Introduction

For this project, I will be analyzing the Overall Hospital Quality Star Rating provided by the Center for Medicaid and Medicare Services (CMS). The CMS dataset contains ratings from over 5,000 hospital across the United States. It summarizes 5 keys measures (mortality rate, safety, readmission, patient experience, and timely & effective care) into a 5 star rating system.

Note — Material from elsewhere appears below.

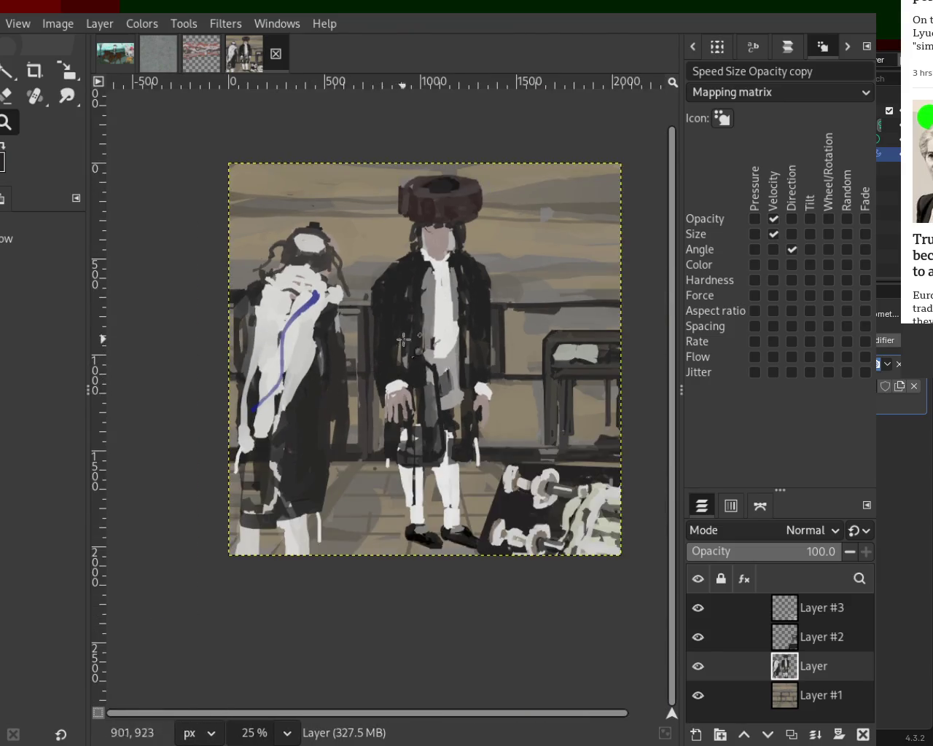
{"action": "scroll", "coordinate": [298, 432], "scroll_direction": "down", "scroll_amount": 1}
{"action": "scroll", "coordinate": [297, 435], "scroll_direction": "up", "scroll_amount": 2}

Along with the hospital data, I will also examine a dataset from the Census Bureau that contains the median income of households by zip code. By merging these two datasets based on the zip code field, I hope to gain insights into the relationship between hospital quality ratings and income levels in the areas where the hospitals are located. In addition, I will explore any trends or patterns that may exist among hospitals with high and low ratings.

Being as I work in a hospital, I think it is important to understand why there are discrepancies between hospitals quality in healthcare. Identifying these factors can not only improve hospital ratings but improve patient outcomes as well.

Sources:

Importing the Libraries

library(tidyverse)

## ── Attaching core tidyverse packages ──────────────────────── tidyverse 2.0.0 ──
## ✔ dplyr     1.1.2     ✔ readr     2.1.4
## ✔ forcats   1.0.0     ✔ stringr   1.5.0
## ✔ ggplot2   3.4.2     ✔ tibble    3.2.1
## ✔ lubridate 1.9.2     ✔ tidyr     1.3.0
## ✔ purrr     1.0.1     
## ── Conflicts ────────────────────────────────────────── tidyverse_conflicts() ──
## ✖ dplyr::filter() masks stats::filter()
## ✖ dplyr::lag()    masks stats::lag()
## ℹ Use the ]8;;http://conflicted.r-lib.org/conflicted package]8;; to force all conflicts to become errors

Extracting the Sources

#Extracting hospital data 
hospital_df_raw <- read.csv("https://data.cms.gov/provider-data/sites/default/files/resources/092256becd267d9eeccf73bf7d16c46b_1681243512/Hospital_General_Information.csv")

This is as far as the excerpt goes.